How does the US healthcare system compare to other leading countries? 3 spine surgeons discuss

Spine

Three spine surgeons compare the U.S. healthcare system to other leading countries.

Ask Spine Surgeons is a weekly series of questions posed to spine surgeons around the country about clinical, business and policy issues affecting spine care. We invite all spine surgeon and specialist responses.

Next week's question: What are the biggest telemedicine trends in spinal care? Where do its obstacles and opportunities lie?

Please send responses to Alan Condon at acondon@beckershealthcare.com by Wednesday, March 25, 5 p.m. CST.

Note: The following responses were edited for length and clarity.

Question: How does the US healthcare system compare to other countries you have worked in or traveled to?

Brian Gantwerker, MD. Craniospinal Center of Los Angeles: Our healthcare system is so uniquely broken compared to most any other system in the industrialized nations. The fact that it is still functioning is nothing short of miraculous. However, in countries like France and Canada, long waits are the standard. The quality of medicine practiced is still very much on par with our system. What is the most difficult part to grasp is how to fix what we have. We need healthcare parity — access to healthcare. Pressuring those that provide the healthcare and squeezing them to the point where burnout becomes an issue is not making it better. What we are seeing is the powers that be talking out of both sides of their mouth. On one end is the 'quality' and on the other is 'cost.' A national health service, seen most prominently in England, also suffers from the feeling of helplessness from their workers — it is not perfect and possibly not sustainable.

What we have all over the world are mature experiments of what the different variations of what could be. How it is that we as a nation cannot already see what becomes of nationalized healthcare is stultifying. What we should be doing is realizing we do have a great system and fix it by going after those that profit from the misery — insurance companies.  

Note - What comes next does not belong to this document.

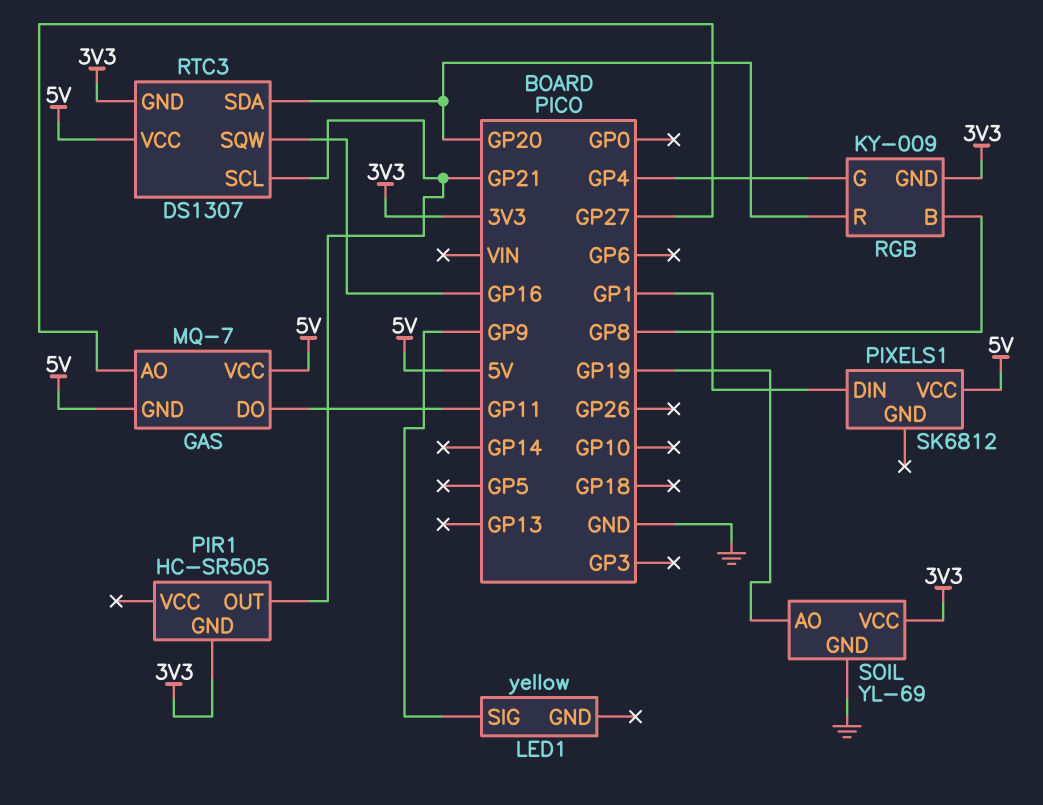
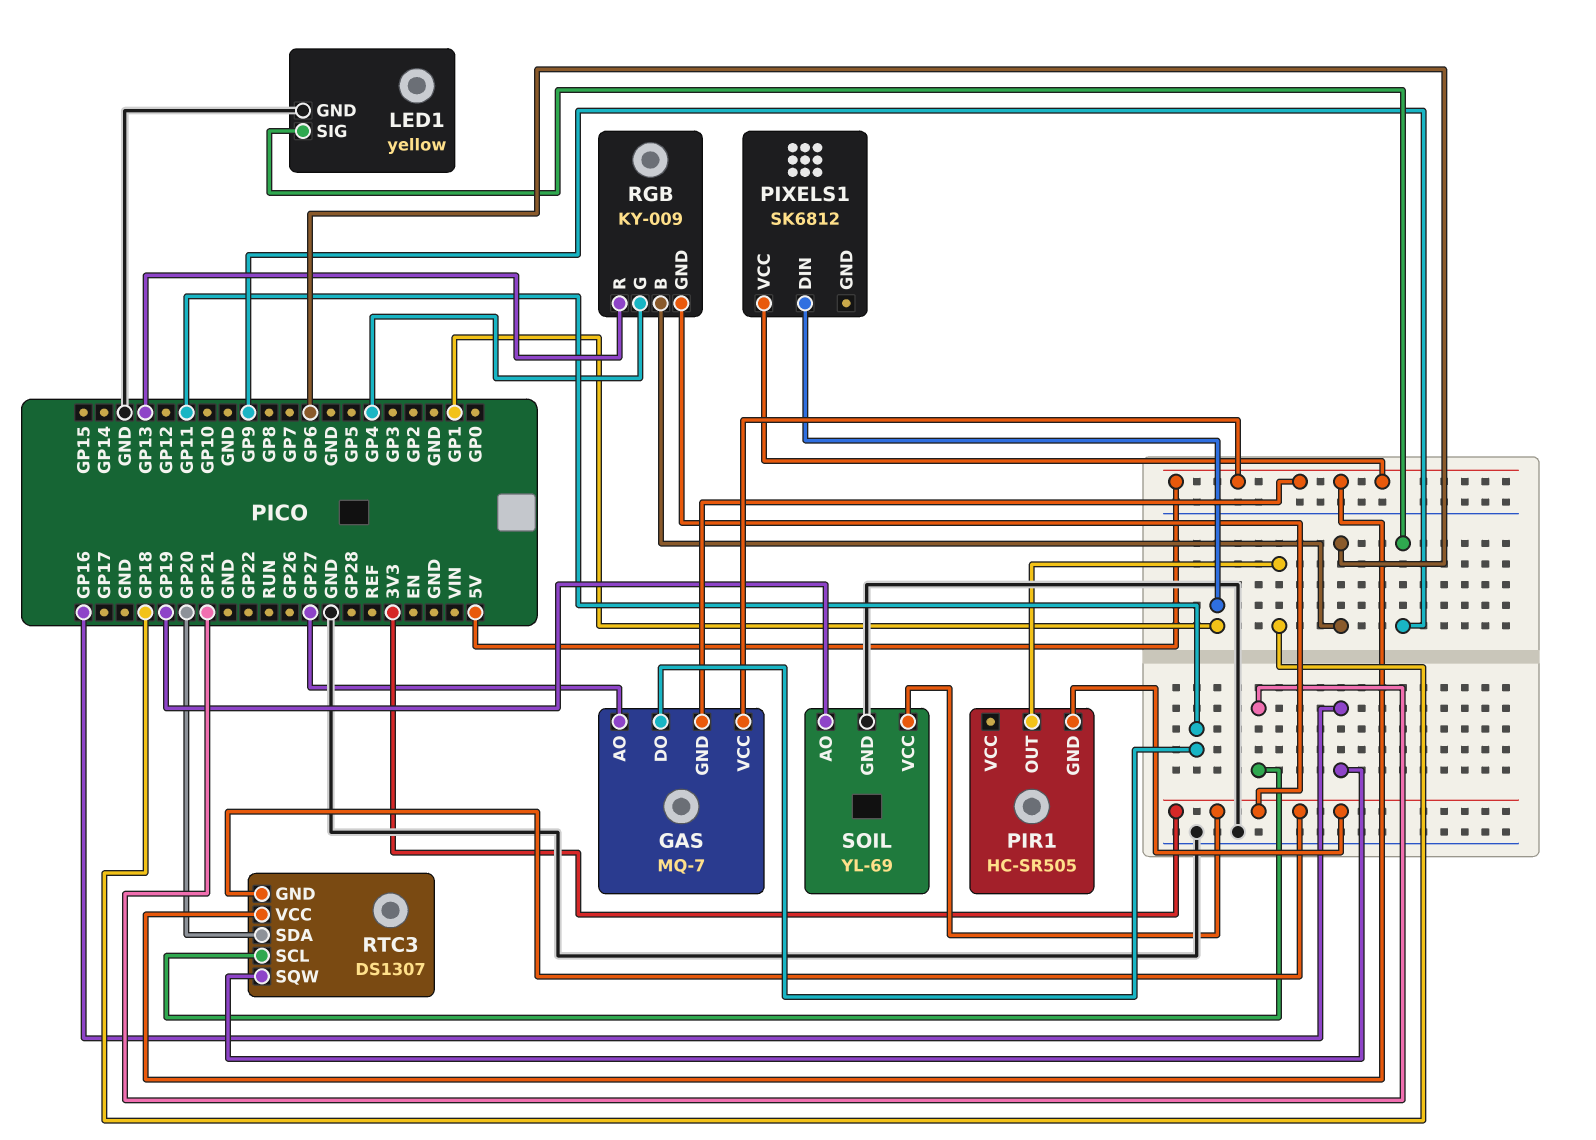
LED1 pin GND: none -> GND
PIR1 pin OUT: GP21 -> GP18
RGB pin B: GP8 -> GP6
RGB pin R: GP20 -> GP13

Alan Hilibrand, MD. Rothman Orthopaedic Institute (Philadelphia): In 2007, I traveled overseas with four other American orthopedic surgeons as part of the American Orthopedic Association's American-British-Canadian Travelling Fellowship. We traveled to England, Scotland, Australia and New Zealand. The most obvious thing we learned was that not all 'universal care' systems are the same. In Canada, for example, there are very real restrictions on the number of surgeries that could be done. Our co-travellers talked about many patients waiting over one year for elective orthopedic surgery, with nowhere else to go — no parallel private system — other than across the border in the U.S. 

In England there is a parallel private system, but at that time surgeons had to provide 48 hours of care in the National Health Service before they could tend to their private patients. The result was long waits for orthopedic procedures, though perhaps less than in Canada. In Australia, on the other hand, there was a robust 'two-tiered' system at the time with about half of the population holding supplemental private insurance above and beyond a comprehensive universal coverage provided by the government. In Canada and England, the queues clearly suggested some degree of rationing care. In Australia, although patients had to wait longer to have surgeries, the wait was limited due to the capacity of the private system. One element in Australian orthopaedics that America should emulate is the near-universal participation in registries that allowed Australians to track products and outcomes.

In America, we enjoy excess capacity to handle variable volumes of elective surgery with little impact on wait times for treatment. This capacity comes at a price; namely a very expensive healthcare system, yet one that is likely able to absorb 'black swan events' like the COVID-19 pandemic more easily than the more constrained systems we saw on our tour.

Vladimir Sinkov, MD. Sinkov Spine Center (Las Vegas): I grew up in Russia. Both of my parents were internal medicine doctors. I was very familiar with the healthcare system of the Soviet Union and then Russian Federation, which was socialized medicine. A detailed description of how this differs from the current U.S. healthcare system will take many hours. In summary, the U.S. healthcare system offers higher quality of care with greater access to this care, but at much higher cost, both to the patients directly and to the society in general through taxes. 

A lot more money in the U.S. healthcare system is wasted on administrative tasks, defensive medicine, unfunded mandates and regulatory inefficiencies.The vast majority of those expenses do not translate into better quality or access to care and frequently do the opposite. With all its problems, however, I would still rather receive my medical care here in the U.S. than in any other country.